What is the difference between Resident and RNOR status for tax purposes?
Both Resident (ROR) and RNOR are sub-categories of 'Resident' under Section 6 of ITA 2025. The difference lies in the scope of taxable income — a Resident and Ordinarily Resident (ROR) is taxed on global income (Indian + foreign), while a Resident but Not Ordinarily Resident (RNOR) is taxed only on Indian income and income from a business controlled from India. RNOR status typically applies to returning NRIs for 2-3 years and provides significant tax relief on foreign income.
I am an Indian citizen in Dubai. Am I automatically an NRI?
Not necessarily. Under Section 6(1A) of ITA 2025, an Indian citizen who is not liable to tax in any other country and whose Indian income exceeds ₹15 lakh in a Tax Year is deemed to be Resident in India — even if they spend fewer than 182 days here. Since the UAE has no income tax, Indian citizens working there must be careful about this deemed residency rule and should ensure their India visit days stay within the prescribed limits.
What happens if I wrongly declare myself as NRI when I am actually a Resident?
Incorrectly declaring yourself as NRI when you are actually a Resident (ROR) would mean you do not include your foreign income in your Indian ITR — this constitutes under-reporting of income. Under Section 439 of the ITA 2025, this can attract a penalty of 50% of the tax on the under-reported income. If found to be deliberate misreporting, the penalty can be 200% of the tax. Additionally, non-disclosure of foreign assets by a Resident can attract prosecution under the Black Money (Undisclosed Foreign Income and Assets) Act, 2015.

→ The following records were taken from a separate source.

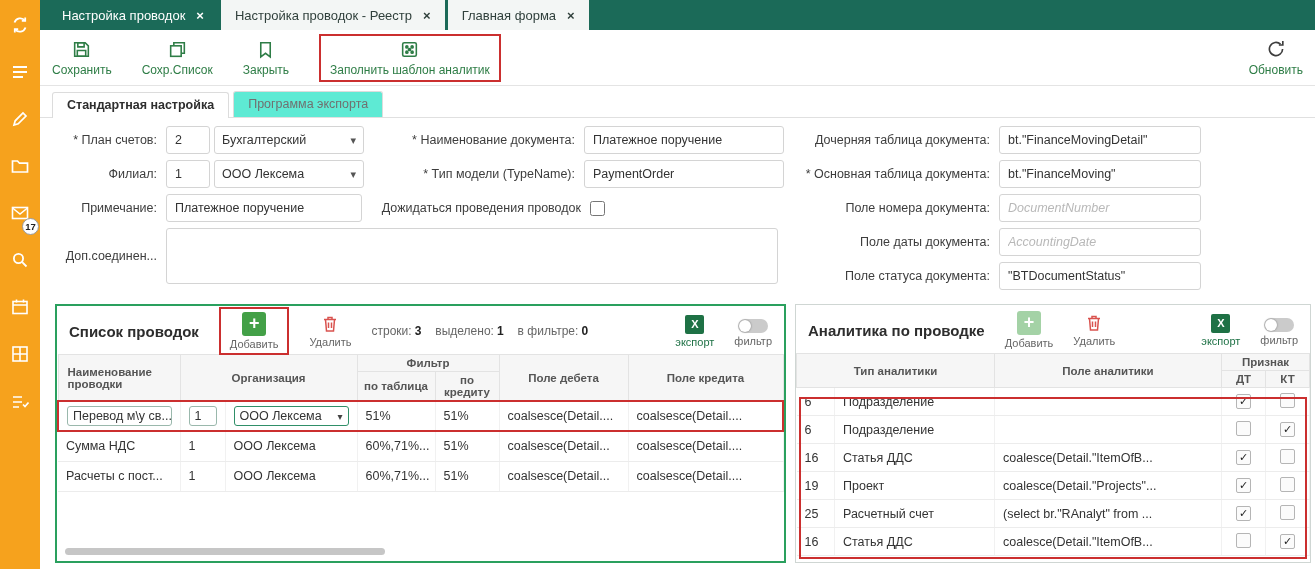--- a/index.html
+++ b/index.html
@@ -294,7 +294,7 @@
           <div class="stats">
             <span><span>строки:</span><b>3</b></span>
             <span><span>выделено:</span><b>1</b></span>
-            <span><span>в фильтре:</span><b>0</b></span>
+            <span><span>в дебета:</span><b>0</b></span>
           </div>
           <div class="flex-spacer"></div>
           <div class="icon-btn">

Do NRE fixed deposit interest earnings become taxable if I become Resident?
Yes. Interest earned on NRE (Non-Resident External) accounts is exempt from tax as long as you maintain NRI or RNOR status. However, the moment you become a Resident and Ordinarily Resident (ROR), the interest on NRE fixed deposits becomes fully taxable at slab rates under Section 94 of the ITA 2025. This is an important consideration for NRIs planning to return to India — they should plan their NRE to NRO conversion accordingly.
Does an NRI need to file an income tax return in India?
An NRI must file an income tax return in India if their total Indian income exceeds the basic exemption limit of ₹4 lakh (under the new tax regime, Section 202 of ITA 2025) in the Tax Year. Indian income includes rent from Indian property, capital gains from Indian stocks or mutual funds, interest on NRO accounts, dividend from Indian companies, and any other income earned or received in India. Even if TDS has been deducted at source, filing an ITR is still mandatory if the income threshold is crossed.